The success rate for arranged meetings rose to an average of 29% for both men and women—and, in the case of requests to meet someone recommended by big data, reached nearly 40%.

The system had another effect. Under the previous approach, there were around five requests by men for arranged meetings to every request made by a woman, but more women began asking to set up meetings after big data was adopted. Many women noted that they felt at ease requesting a meeting, seemingly feeling that since the big data system had made the choice of prospective partner for them, a possible rejection would not be so painful.

Opportunities on the Rise

With these types of user reactions in mind, this year the center added a bookmark feature to its tablets to allow users to keep track of “favorites.” Even though meetings with a view to dating might not materialize, the system keeps track of data on partner preferences and recommends prospects matching those criteria to the users. The system acquires about 500,000 new data points every year and its evolution is driven by this new information.

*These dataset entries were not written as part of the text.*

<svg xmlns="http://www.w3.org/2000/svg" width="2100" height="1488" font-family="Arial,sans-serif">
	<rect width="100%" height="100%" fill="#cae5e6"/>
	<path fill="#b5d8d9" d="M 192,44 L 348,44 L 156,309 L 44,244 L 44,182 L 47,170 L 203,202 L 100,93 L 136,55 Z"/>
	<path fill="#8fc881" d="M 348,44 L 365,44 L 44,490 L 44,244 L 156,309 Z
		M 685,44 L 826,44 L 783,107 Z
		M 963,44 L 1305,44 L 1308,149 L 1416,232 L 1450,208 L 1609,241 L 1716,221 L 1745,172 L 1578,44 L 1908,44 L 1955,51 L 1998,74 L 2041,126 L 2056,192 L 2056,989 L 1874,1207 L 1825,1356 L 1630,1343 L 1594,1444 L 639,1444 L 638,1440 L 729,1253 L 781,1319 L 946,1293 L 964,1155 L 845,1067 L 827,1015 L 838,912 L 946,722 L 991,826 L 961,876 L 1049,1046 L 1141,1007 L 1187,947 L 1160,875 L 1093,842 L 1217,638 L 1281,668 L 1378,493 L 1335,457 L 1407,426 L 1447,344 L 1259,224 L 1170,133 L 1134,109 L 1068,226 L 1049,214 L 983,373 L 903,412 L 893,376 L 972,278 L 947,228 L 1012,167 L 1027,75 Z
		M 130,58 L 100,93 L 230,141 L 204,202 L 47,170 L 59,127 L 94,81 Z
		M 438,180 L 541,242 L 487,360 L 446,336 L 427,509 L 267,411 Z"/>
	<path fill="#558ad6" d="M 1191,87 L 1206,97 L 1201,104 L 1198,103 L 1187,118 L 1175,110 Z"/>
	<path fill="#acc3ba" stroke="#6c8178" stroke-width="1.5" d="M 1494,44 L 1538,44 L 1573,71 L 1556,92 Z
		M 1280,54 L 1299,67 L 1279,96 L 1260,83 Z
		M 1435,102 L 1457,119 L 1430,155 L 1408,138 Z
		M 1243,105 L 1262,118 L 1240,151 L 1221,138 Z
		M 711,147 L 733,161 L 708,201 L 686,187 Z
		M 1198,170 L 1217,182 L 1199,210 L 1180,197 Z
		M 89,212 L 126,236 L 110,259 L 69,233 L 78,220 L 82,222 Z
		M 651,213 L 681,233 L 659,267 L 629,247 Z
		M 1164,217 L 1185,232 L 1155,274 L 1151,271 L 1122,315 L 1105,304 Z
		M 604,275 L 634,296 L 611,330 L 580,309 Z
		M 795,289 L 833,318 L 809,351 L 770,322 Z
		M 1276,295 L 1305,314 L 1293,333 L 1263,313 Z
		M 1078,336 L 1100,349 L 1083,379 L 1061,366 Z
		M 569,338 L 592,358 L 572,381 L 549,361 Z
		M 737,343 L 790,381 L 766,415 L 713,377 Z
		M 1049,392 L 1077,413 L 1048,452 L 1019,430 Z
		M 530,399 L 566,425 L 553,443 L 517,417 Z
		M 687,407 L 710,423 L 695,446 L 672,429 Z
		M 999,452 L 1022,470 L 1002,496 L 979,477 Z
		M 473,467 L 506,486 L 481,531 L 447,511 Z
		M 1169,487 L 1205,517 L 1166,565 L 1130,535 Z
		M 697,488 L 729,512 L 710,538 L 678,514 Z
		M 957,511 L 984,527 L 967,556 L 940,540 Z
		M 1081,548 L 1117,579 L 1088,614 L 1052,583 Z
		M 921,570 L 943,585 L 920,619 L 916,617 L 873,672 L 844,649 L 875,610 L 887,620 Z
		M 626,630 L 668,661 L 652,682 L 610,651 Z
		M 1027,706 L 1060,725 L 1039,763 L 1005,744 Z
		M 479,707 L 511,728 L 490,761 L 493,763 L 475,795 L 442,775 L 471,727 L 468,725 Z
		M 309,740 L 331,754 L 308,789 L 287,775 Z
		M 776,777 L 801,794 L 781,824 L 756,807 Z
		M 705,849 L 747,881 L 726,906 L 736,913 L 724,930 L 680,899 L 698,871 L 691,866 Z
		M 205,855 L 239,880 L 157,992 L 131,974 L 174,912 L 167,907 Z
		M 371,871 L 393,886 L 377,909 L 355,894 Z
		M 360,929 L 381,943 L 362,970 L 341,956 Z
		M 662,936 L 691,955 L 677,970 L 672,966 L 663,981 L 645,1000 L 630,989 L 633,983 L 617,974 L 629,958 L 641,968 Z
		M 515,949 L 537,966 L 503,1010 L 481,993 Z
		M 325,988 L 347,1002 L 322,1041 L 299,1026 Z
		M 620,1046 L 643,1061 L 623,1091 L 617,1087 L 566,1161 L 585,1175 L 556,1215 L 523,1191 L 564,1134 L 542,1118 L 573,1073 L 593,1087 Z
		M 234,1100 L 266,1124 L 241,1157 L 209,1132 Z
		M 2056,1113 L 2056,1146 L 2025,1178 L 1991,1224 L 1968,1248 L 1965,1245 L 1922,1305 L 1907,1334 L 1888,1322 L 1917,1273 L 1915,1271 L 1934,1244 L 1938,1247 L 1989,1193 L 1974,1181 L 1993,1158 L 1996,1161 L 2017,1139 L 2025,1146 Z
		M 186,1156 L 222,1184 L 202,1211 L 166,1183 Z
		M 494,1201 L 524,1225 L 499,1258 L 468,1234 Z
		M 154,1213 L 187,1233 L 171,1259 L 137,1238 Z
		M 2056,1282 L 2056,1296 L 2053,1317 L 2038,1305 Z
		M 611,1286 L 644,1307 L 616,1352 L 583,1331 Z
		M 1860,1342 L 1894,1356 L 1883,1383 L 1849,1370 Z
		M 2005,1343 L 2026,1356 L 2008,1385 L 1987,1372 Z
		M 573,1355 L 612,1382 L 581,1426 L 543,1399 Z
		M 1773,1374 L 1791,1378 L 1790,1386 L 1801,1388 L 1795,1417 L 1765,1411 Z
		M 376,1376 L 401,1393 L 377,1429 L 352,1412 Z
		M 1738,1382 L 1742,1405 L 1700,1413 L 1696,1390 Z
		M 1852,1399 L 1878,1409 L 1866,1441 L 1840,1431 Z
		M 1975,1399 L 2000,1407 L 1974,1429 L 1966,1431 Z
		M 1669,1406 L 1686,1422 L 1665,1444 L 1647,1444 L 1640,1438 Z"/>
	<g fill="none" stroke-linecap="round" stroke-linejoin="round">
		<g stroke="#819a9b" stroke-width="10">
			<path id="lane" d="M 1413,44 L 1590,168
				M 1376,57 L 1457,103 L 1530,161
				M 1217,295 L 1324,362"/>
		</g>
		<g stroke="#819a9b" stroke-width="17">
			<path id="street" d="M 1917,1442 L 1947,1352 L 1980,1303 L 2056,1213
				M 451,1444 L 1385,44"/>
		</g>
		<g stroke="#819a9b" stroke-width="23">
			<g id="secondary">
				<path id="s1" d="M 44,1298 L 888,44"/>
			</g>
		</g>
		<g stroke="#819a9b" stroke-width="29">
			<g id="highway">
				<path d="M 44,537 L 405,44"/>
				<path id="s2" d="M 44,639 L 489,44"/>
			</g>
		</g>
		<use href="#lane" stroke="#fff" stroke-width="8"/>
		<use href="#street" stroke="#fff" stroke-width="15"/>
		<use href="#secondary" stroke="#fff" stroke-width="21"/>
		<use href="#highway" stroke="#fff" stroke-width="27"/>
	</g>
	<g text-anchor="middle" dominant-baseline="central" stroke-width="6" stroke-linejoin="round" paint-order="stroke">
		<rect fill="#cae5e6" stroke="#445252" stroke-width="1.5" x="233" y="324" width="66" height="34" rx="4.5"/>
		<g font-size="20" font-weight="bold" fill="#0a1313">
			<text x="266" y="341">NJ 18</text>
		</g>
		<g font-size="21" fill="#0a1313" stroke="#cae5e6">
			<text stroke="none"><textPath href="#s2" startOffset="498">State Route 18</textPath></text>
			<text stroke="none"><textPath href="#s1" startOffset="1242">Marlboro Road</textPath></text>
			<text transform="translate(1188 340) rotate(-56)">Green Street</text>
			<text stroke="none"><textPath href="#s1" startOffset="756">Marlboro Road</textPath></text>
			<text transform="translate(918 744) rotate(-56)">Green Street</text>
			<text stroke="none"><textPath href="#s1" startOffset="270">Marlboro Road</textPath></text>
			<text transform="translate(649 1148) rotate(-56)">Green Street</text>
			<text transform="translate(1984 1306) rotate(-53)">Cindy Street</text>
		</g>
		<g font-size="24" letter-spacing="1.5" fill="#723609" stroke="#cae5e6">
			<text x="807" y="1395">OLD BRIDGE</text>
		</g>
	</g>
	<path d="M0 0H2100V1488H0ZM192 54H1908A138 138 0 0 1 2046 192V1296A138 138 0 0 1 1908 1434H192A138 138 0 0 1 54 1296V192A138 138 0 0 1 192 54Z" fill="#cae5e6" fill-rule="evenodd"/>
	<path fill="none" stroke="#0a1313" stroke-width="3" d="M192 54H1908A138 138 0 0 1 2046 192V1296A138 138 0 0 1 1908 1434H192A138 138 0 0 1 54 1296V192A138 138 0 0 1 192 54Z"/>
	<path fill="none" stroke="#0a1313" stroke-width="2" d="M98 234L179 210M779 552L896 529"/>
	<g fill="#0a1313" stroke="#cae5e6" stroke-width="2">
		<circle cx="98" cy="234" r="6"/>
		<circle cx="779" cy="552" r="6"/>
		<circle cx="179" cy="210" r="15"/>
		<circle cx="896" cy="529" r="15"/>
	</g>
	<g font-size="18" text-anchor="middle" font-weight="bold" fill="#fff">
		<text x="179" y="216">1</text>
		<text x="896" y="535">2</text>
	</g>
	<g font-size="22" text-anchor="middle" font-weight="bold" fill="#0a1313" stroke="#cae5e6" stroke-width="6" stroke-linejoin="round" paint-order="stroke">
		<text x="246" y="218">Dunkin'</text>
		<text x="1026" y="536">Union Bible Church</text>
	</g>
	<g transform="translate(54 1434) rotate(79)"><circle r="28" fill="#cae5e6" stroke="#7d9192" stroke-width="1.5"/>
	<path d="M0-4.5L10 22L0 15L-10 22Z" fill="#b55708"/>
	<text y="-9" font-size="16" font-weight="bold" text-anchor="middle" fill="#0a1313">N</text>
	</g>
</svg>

Will this system prove useful for reversing Japan’s singles rate and flagging birthrate? When a user requests a meeting, the other person only receives a notice that a request has been made; that individual has no way of knowing whether he or she came up in search results according to preselected criteria or was suggested by big data. Some people might be shocked to learn that it was the computerized system, not the prospective partner, that selected them.

In this day and age, when people are free to find a partner on their own, some people are concerned that the system may be promoting old-fashioned values that view marriage as a desirable objective. Even so, Iwamaru firmly believes in the center’s mission.

“It’s not everyone who has opportunities to meet members of the opposite sex and develop relationships. Ehime Prefecture, for example, has many sparsely populated islands. Some young men on farms there are surrounded by old people and say they haven’t had a chance to chat with a young woman in years. And in the industrialized eastern part of the prefecture, workplaces are male-heavy and workers have no time off on weekends, so some men don’t have a chance to meet anyone or go on a date.

“To people who wish to marry, it’s rather heartless to say ‘you’re on your own’ in the face of such social impediments. If citizens are in situations like that, I believe it’s up to the public authorities to do something to help. Big data is one alternative. I hope that people who want to marry will find a good partner and experience the joys of being in a supportive relationship.”

(Interview and text by Kōda Hideyuki of Power News. Banner photo: Iwamaru Hirotake, director of the Ehime Marriage Support Center, suggested using big data to match couples. Including participants in match-up parties, the center has paired over 800 couples. © Kōda Hideyuki.)